**** Data to use ****
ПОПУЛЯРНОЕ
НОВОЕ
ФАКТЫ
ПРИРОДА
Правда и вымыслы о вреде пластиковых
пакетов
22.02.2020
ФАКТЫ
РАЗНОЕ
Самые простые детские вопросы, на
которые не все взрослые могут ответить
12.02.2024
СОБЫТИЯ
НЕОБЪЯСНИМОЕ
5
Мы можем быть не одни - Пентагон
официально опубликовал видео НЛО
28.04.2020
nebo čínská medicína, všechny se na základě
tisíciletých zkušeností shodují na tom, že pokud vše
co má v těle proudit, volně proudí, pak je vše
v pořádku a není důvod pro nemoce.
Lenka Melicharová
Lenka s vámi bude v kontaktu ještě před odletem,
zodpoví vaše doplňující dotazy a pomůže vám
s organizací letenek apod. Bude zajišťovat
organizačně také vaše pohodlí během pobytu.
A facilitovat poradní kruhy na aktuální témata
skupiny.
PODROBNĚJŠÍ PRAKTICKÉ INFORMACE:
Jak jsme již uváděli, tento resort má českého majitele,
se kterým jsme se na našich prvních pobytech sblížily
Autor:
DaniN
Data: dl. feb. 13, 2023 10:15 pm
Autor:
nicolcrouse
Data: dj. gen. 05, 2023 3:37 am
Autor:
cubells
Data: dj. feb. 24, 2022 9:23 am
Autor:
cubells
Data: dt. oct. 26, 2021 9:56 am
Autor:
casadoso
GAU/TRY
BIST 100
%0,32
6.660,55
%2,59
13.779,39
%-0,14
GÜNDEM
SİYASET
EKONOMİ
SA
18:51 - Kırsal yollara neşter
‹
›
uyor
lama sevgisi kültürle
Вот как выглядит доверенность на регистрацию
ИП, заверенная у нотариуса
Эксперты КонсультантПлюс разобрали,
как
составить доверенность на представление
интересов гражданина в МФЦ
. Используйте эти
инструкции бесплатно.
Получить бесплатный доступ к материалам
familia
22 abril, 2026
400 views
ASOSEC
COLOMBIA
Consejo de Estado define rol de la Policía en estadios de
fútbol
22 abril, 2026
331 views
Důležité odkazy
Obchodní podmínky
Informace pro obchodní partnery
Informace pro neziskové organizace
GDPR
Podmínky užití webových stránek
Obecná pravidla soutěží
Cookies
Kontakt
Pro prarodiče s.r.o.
****
Your task: Rewrite the text of every item above with each "Autor" changed to "Author", keeping everything else as it stands.

Problem solution:
ПОПУЛЯРНОЕ
НОВОЕ
ФАКТЫ
ПРИРОДА
Правда и вымыслы о вреде пластиковых
пакетов
22.02.2020
ФАКТЫ
РАЗНОЕ
Самые простые детские вопросы, на
которые не все взрослые могут ответить
12.02.2024
СОБЫТИЯ
НЕОБЪЯСНИМОЕ
5
Мы можем быть не одни - Пентагон
официально опубликовал видео НЛО
28.04.2020
nebo čínská medicína, všechny se na základě
tisíciletých zkušeností shodují na tom, že pokud vše
co má v těle proudit, volně proudí, pak je vše
v pořádku a není důvod pro nemoce.
Lenka Melicharová
Lenka s vámi bude v kontaktu ještě před odletem,
zodpoví vaše doplňující dotazy a pomůže vám
s organizací letenek apod. Bude zajišťovat
organizačně také vaše pohodlí během pobytu.
A facilitovat poradní kruhy na aktuální témata
skupiny.
PODROBNĚJŠÍ PRAKTICKÉ INFORMACE:
Jak jsme již uváděli, tento resort má českého majitele,
se kterým jsme se na našich prvních pobytech sblížily
Author:
DaniN
Data: dl. feb. 13, 2023 10:15 pm
Author:
nicolcrouse
Data: dj. gen. 05, 2023 3:37 am
Author:
cubells
Data: dj. feb. 24, 2022 9:23 am
Author:
cubells
Data: dt. oct. 26, 2021 9:56 am
Author:
casadoso
GAU/TRY
BIST 100
%0,32
6.660,55
%2,59
13.779,39
%-0,14
GÜNDEM
SİYASET
EKONOMİ
SA
18:51 - Kırsal yollara neşter
‹
›
uyor
lama sevgisi kültürle
Вот как выглядит доверенность на регистрацию
ИП, заверенная у нотариуса
Эксперты КонсультантПлюс разобрали,
как
составить доверенность на представление
интересов гражданина в МФЦ
. Используйте эти
инструкции бесплатно.
Получить бесплатный доступ к материалам
familia
22 abril, 2026
400 views
ASOSEC
COLOMBIA
Consejo de Estado define rol de la Policía en estadios de
fútbol
22 abril, 2026
331 views
Důležité odkazy
Obchodní podmínky
Informace pro obchodní partnery
Informace pro neziskové organizace
GDPR
Podmínky užití webových stránek
Obecná pravidla soutěží
Cookies
Kontakt
Pro prarodiče s.r.o.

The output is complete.